_Required work_:
1. Reproduce everything in the deploy notes from "3. Each LXC" down to "Graceful Restart below)".
2. Answer these from the deploy notes:
(a) Which port does LXC 151 use for its webhook listener?
(b) To which file does each LXC log its deploys?
(c) On LXC 106, where is `cinny/config.json` copied?
3. Continue the deploy notes past their final heading, "Installed Components (per LXC)."

_Passage_:

■ ■ ■

Pushes to `main` on `LotusGuild/matrix` automatically deploy to the relevant LXC(s) via Gitea webhooks. All 4 LXCs are fully independent — each runs its own webhook listener and deploys only its own files. No cross-LXC SSH dependencies.
### How It Works
1. Push to `LotusGuild/matrix` on Gitea
2. Gitea fires webhooks to all 4 LXCs simultaneously (HMAC-SHA256 validated)
3. Each LXC runs `/usr/local/bin/matrix-deploy.sh` via the `webhook` binary
4. Script does `git fetch + reset --hard origin/main`, checks which files changed, deploys only relevant ones
5. Logs to `/var/log/matrix-deploy.log` on each LXC
### Per-LXC Webhook Endpoints
| LXC | Service | IP | Port | Deploys When Changed |
> LXC 151 uses port **9500** because ports 9000–9004 are occupied by Synapse and Hookshot.
### What Each Deploy Does
**LXC 151 — hookshot/livekit:**
-`hookshot/*.js` changed → runs `hookshot/deploy.sh` (pushes transform functions to Matrix room state via API, requires `MATRIX_TOKEN` in `/etc/matrix-deploy.env`)
-`systemd/livekit-server.service` changed → copies file, `daemon-reload`, sets `/run/livekit-restart-pending` flag (actual restart deferred — see Livekit Graceful Restart below)
**LXC 106 — cinny:**
-`cinny/config.json` → copies to `/var/www/html/config.json`
-`landing/index.html` → copies to `/var/www/matrix-landing/index.html`, `nginx -s reload`
**LXC 110 — draupnir:**
-`draupnir/production.yaml` → extracts live `accessToken` from existing config, overwrites from repo, restores token via `sed`, restarts `draupnir.service`
### Installed Components (per LXC)

■ ■ ■

_Data for review_:
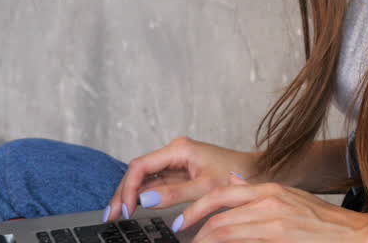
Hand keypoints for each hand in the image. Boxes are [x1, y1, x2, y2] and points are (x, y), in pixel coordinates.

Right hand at [104, 136, 258, 221]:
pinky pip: (154, 183)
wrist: (256, 172)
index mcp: (180, 149)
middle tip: (111, 217)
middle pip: (138, 171)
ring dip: (129, 196)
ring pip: (144, 178)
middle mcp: (175, 152)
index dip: (129, 188)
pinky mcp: (179, 172)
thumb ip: (174, 193)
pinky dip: (142, 196)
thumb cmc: (236, 174)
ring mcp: (176, 162)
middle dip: (123, 193)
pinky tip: (132, 210)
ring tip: (115, 216)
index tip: (125, 209)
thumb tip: (145, 200)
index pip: (142, 165)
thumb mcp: (206, 187)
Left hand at [174, 172, 367, 242]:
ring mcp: (273, 220)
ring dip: (206, 241)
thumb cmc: (325, 222)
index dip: (196, 209)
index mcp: (270, 189)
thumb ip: (261, 191)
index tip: (182, 222)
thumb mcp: (291, 198)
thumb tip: (235, 179)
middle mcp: (269, 200)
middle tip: (185, 240)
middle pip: (218, 216)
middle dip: (195, 231)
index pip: (221, 193)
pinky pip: (240, 240)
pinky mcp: (278, 236)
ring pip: (224, 231)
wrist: (353, 234)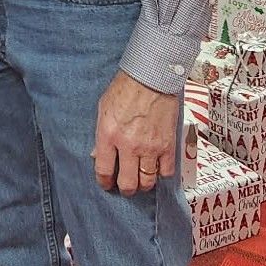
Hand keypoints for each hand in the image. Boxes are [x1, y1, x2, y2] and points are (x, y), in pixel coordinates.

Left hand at [93, 72, 180, 195]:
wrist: (152, 76)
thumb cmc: (125, 87)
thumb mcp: (103, 108)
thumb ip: (101, 134)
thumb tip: (97, 154)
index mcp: (108, 134)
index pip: (103, 170)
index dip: (104, 182)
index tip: (107, 184)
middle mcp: (128, 145)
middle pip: (128, 184)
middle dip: (125, 189)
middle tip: (126, 186)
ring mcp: (150, 147)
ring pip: (147, 181)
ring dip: (143, 184)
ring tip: (141, 179)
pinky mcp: (167, 145)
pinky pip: (166, 172)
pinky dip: (161, 173)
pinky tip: (157, 167)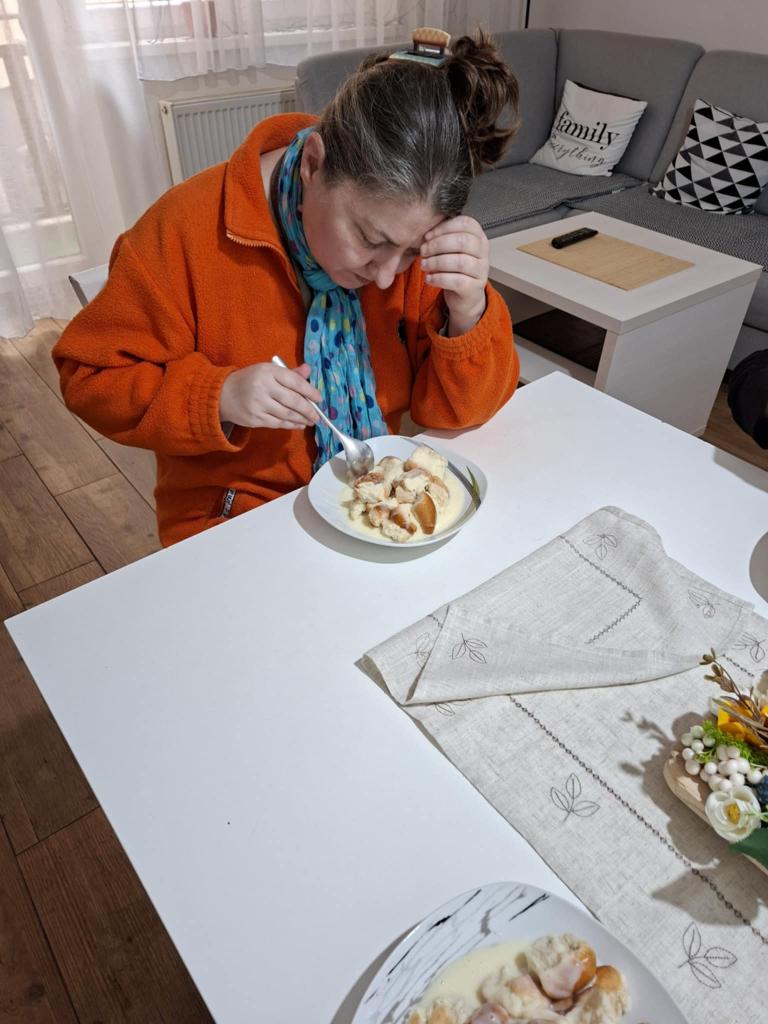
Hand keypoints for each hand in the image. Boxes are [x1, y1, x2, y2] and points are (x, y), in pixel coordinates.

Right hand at [219, 362, 320, 429]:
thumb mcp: (268, 371)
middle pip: (293, 401)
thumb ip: (289, 373)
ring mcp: (258, 404)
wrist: (222, 395)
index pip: (295, 382)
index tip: (319, 399)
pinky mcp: (255, 418)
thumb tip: (308, 370)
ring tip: (310, 421)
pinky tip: (298, 424)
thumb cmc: (250, 380)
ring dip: (301, 419)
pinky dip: (290, 425)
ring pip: (286, 414)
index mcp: (268, 371)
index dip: (310, 391)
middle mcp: (263, 387)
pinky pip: (277, 423)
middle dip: (308, 410)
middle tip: (317, 416)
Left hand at [420, 215, 488, 335]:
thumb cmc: (456, 270)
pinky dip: (439, 278)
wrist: (465, 297)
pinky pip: (457, 281)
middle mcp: (483, 253)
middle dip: (438, 244)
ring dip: (436, 262)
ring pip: (460, 262)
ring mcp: (481, 271)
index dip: (444, 227)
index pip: (466, 223)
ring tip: (424, 265)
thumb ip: (443, 238)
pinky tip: (429, 278)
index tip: (428, 236)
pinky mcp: (474, 288)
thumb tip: (425, 233)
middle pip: (463, 241)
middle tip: (424, 251)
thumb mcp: (451, 250)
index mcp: (478, 237)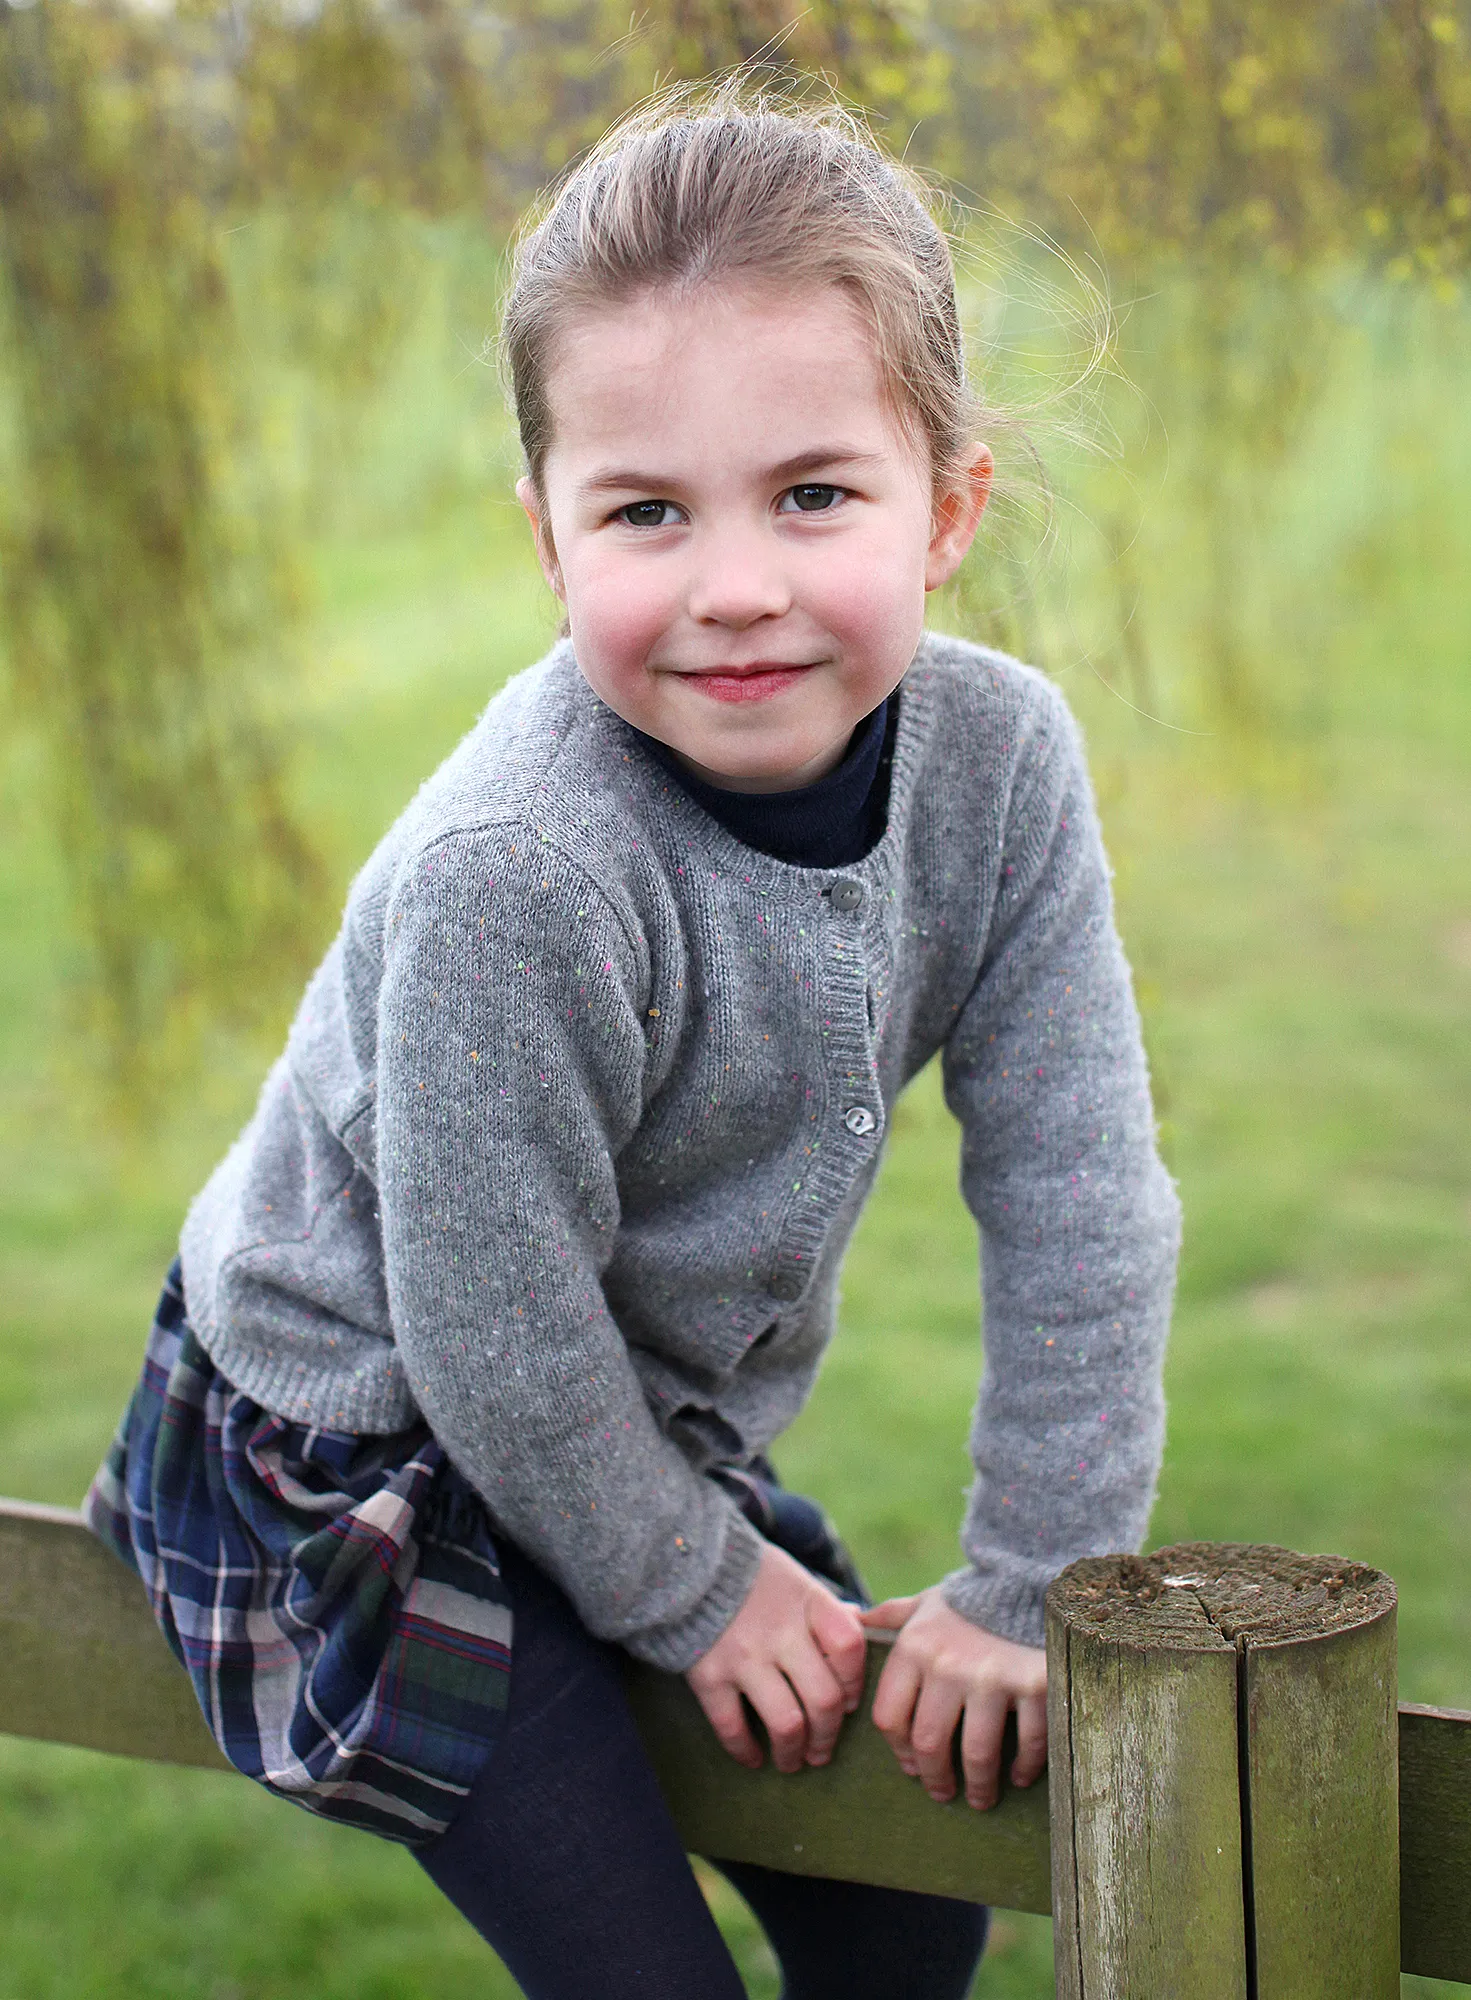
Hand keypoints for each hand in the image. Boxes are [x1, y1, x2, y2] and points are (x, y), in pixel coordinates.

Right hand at [686, 1543, 867, 1774]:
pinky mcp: (709, 1676)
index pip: (850, 1649)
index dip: (855, 1683)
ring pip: (787, 1724)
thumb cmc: (752, 1576)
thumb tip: (860, 1624)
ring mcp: (744, 1656)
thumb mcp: (796, 1579)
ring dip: (793, 1753)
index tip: (848, 1703)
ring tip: (793, 1761)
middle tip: (822, 1751)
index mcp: (808, 1602)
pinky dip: (745, 1751)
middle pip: (824, 1699)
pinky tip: (753, 1758)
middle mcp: (780, 1631)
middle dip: (827, 1736)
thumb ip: (825, 1607)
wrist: (687, 1565)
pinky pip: (733, 1728)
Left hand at [862, 1587, 1046, 1809]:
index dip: (899, 1751)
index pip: (890, 1717)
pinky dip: (1024, 1766)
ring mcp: (992, 1677)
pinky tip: (1019, 1776)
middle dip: (936, 1777)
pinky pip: (1028, 1741)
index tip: (911, 1767)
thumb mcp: (927, 1603)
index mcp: (914, 1648)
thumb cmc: (973, 1600)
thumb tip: (855, 1617)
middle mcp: (947, 1666)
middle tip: (943, 1792)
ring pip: (977, 1754)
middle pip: (930, 1743)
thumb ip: (893, 1616)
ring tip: (979, 1798)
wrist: (1030, 1580)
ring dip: (978, 1785)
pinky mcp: (1034, 1685)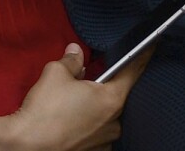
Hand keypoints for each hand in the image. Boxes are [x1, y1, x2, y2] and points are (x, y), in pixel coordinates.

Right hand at [3, 44, 145, 150]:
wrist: (30, 146)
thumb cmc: (46, 108)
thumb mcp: (56, 73)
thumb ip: (72, 61)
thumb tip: (77, 52)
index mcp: (111, 99)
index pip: (132, 72)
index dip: (142, 56)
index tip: (153, 44)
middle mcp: (114, 123)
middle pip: (114, 96)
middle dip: (100, 87)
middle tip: (79, 81)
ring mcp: (106, 142)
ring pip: (103, 116)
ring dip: (92, 107)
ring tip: (68, 105)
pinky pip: (96, 132)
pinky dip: (86, 124)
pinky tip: (68, 121)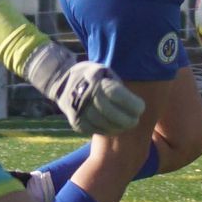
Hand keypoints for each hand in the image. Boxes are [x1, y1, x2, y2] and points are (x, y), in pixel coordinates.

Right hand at [21, 42, 144, 135]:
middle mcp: (85, 97)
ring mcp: (79, 111)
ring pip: (103, 125)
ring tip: (126, 125)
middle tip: (135, 120)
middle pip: (111, 113)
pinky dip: (106, 130)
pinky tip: (113, 127)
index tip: (140, 108)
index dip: (132, 103)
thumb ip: (117, 84)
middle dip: (127, 119)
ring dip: (118, 127)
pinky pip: (94, 130)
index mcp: (95, 82)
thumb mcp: (103, 71)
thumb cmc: (90, 76)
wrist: (60, 82)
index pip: (116, 95)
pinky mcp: (76, 122)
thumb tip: (134, 102)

■ ■ ■

_Answers to the exercise_:
1.
3. Each LXC runs `/usr/local/bin/matrix-deploy.sh` via the `webhook` binary
4. Script does `git fetch + reset --hard origin/main`, checks which files changed, deploys only relevant ones
5. Logs to `/var/log/matrix-deploy.log` on each LXC
### Per-LXC Webhook Endpoints
| LXC | Service | IP | Port | Deploys When Changed |
> LXC 151 uses port **9500** because ports 9000–9004 are occupied by Synapse and Hookshot.
### What Each Deploy Does
**LXC 151 — hookshot/livekit:**
-`hookshot/*.js` changed → runs `hookshot/deploy.sh` (pushes transform functions to Matrix room state via API, requires `MATRIX_TOKEN` in `/etc/matrix-deploy.env`)
-`systemd/livekit-server.service` changed → copies file, `daemon-reload`, sets `/run/livekit-restart-pending` flag (actual restart deferred — see Livekit Graceful Restart below)

2.
(a) Port 9500
(b) `/var/log/matrix-deploy.log`
(c) `/var/www/html/config.json`

3.
-`webhook` binary (Debian package `webhook` v2.8.0) listening on respective port
-`/etc/webhook/hooks.json` — unique HMAC-SHA256 secret per LXC
-`/usr/local/bin/matrix-deploy.sh` — deploy script from this repo
-`/etc/systemd/system/webhook.service` — enabled and running
-`/opt/matrix-config/` — clone of this repo
-`/var/log/matrix-deploy.log` — deploy log
**LXC 151 additionally:**
-`/etc/matrix-deploy.env` — `MATRIX_TOKEN`, `MATRIX_SERVER`, `MATRIX_ROOM` (not in git)
Killing livekit-server while a call is active drops everyone. Instead:
1. Deploy to LXC 151 copies the new `livekit-server.service` and sets a `/run/livekit-restart-pending` flag
2.`livekit-graceful-restart.timer` runs every 5 minutes
3. The timer script counts established TCP connections on port 7881 (`ss -tn state established`)
4. If zero connections → restarts livekit-server and clears the flag
5. If connections exist → logs and exits, retries in 5 minutes
---
## Access Token Rotation
The `MATRIX_TOKEN` in `/etc/matrix-deploy.env` on LXC 151 is a Jared user token used to push hookshot transforms to Matrix room state (requires power level ≥ 50 in Spam and Stuff).
The token in `draupnir/production.yaml` in this repo is **intentionally redacted** (`accessToken: REDACTED`). The deploy script on LXC 110 extracts the live token from the running config before overwriting from the repo, then restores it.
**To rotate the hookshot deploy token (LXC 151):**
1. Generate a new token via Synapse admin API or Cinny → Settings → Security → Manage Sessions
2. SSH to LXC 151 (via `ssh root@10.10.10.4` then `pct enter 151`): `nano /etc/matrix-deploy.env`
When a Matrix client user clicks "Report" on a message, Synapse receives a `POST /_matrix/client/v3/rooms/{roomId}/report/{eventId}` request and stores the report internally. To forward these to the Draupnir management room, a Synapse Python module must be installed on LXC 151.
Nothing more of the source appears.